[Solved]: A heuristic for finding a maximum disjoint set

Problem Detail: Background I need to find a largest set of non-overlapping axis-parallel squares, out of a given collection of candidate squares. This problem is NP-complete. Many papers suggest approximation algorithms (see Maximum Disjoint Set in Wikipedia), but I need an exact algorithm. My current solution uses the following divide-and-conquer strategy:

Calculate all horizontal and vertical lines that pass through corners of the candidate squares. Each such line separates the candidates into three groups: candidates that are entirely at one side of the line, candidates that are entirely at the other side of the line, and candidates that are intersected by the line. Now there are two cases:
- Easy Case: There is a separator line $L$ that does not intersect any candidate square. Then, recursively calculate the maximum-disjoint-set among the squares on one side of $L$, recursively calculate the maximum-disjoint-set among the squares on the other side of $L$, and return the union of these two sets. The separator line guarantees that the union is still a disjoint set.
- Hard Case: All separator lines intersect one or more candidate squares. Select one of the separator lines, $L$; suppose that $L$ intersects $k$ squares. Calculate all $2^k$ subsets of these intersected squares. For each subset $X$ that is in itself a disjoint set, calculate the maximum-disjoint-set recursively as in the Easy Case, under the assumption that $X$ is in the set. I.e., recursively calculate the maximum-disjoint-set among the squares on one side of $L$ that do not intersect $X$, recursively calculate the maximum-disjoint-set among the squares on the other side of $L$ that do not intersect $X$, and calculate the union of these two sets with $X$. Out of all $2^k$ unions, return the largest one.

Question My question is: What is the best way to select the separator line $L$? There are two conflicting considerations: On one hand, we want $L$ to intersect as few squares as possible, so that the power set is not too large. On the other hand, we want $L$ to separate the candidate squares to subsets of balanced size, preferrably equal size, so that the recursion ends as fast as possible.
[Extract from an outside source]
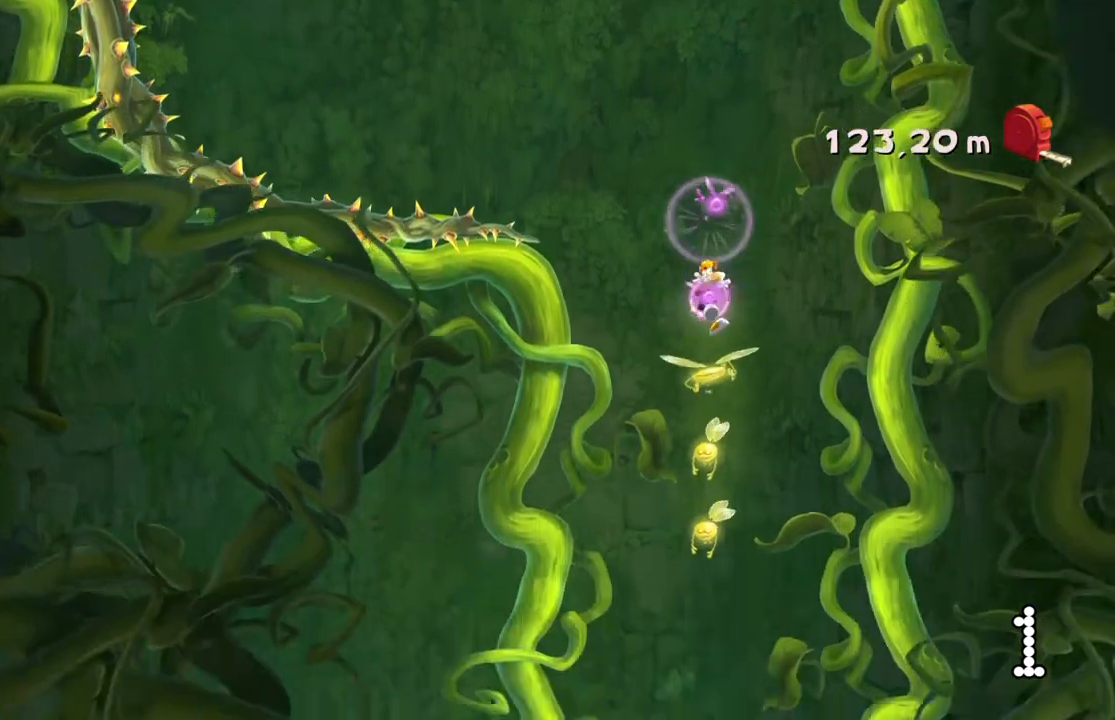
{"buttons": [], "left_stick": "center", "events": [[66, "left_stick", "center"], [200, "left_stick", "left"], [367, "A", "down"], [467, "A", "up"], [467, "left_stick", "center"]]}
What is the best way to balance these conflicting considerations? EDIT: Additional details My current heuristic is to pick the separator line that intersects the least number of squares. This heuristic allows the algorithm to process input sets with up to $n=30$ candidates, in several seconds. The optimal solution in these cases has about 10 squares. In general, the number of squares in the optimal solution is near $2cdotsqrt{n}$. When the input grows beyond 30 candidates, the running time becomes much slower (several minutes and more). My goal is to find a heuristic that will allow me to process larger sets of candidates.

Asked By : Erel Segal-Halevi

Answered By : D.W.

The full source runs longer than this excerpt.